The village was named after William Knox D'Arcy, a founding director of the Anglo-Persian Oil Company (the forerunner of BP). Consisting of exactly 100 houses and flats, each property was designed to be different, and they are all of stone construction, with a community centre and local shop. The village is a conservation area as its construction followed the lines of the Cadbury village.

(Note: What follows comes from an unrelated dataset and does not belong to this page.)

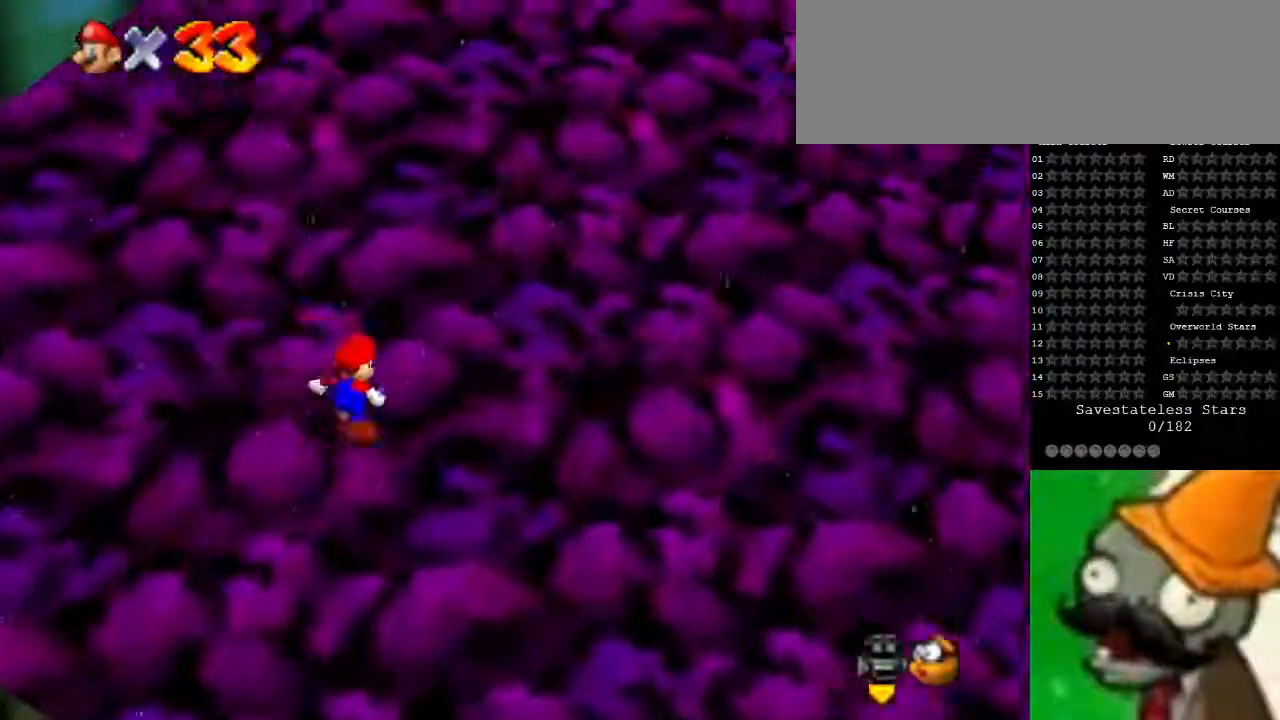
{"keys": ["right", "space", "up"], "events": [[133, "g", "up"], [200, "g", "down"], [300, "g", "up"], [400, "g", "down"], [500, "g", "up"]]}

The village was the site of the murders of schoolgirls Geraldine Hughes and Pauline Floyd in 1973. Their killer's identity remained a mystery until 29 years later, in 2002, when DNA evidence was taken by South Wales Police from the grave of Joseph Kappen, confirming him as the killer. Kappen, who lived in Sandfields, Port Talbot and worked as a doorman, lorry and bus driver, died of lung cancer on 17 June 1990, at the age of 49, and took his secret with him to the grave.

==Sport and leisure==
The BP refinery also operated a sports and leisure club. When the refinery closed in 1998, the leisure facilities were acquired by Llandarcy Park Ltd. They redeveloped the site to a new health and fitness club, a restaurant and hotel. Llandarcy hosts the Virgin Active Health & Racquets Club, formerly the Glamorgan Health & Racquets Club, which has a range of indoor and outdoor sports facilities, and the Llandarcy Academy of Sport, which has one of only two indoor grass training fields in Wales.

==Plans==
The disused land from the scaling down of the oil refinery has found a number of new uses. Part of the site is now occupied by offices of Natural Resources Wales. The land near the old refinery entrance close to the M4 junction 43 is now a business park. All of the remaining brownfield land occupied by the refinery is being re-developed into a new village called Coed Darcy. The Prince's Trust is an interested party in this development, which seeks to develop the site as an "urban village" in the same vein as the Poundbury village project in Dorset.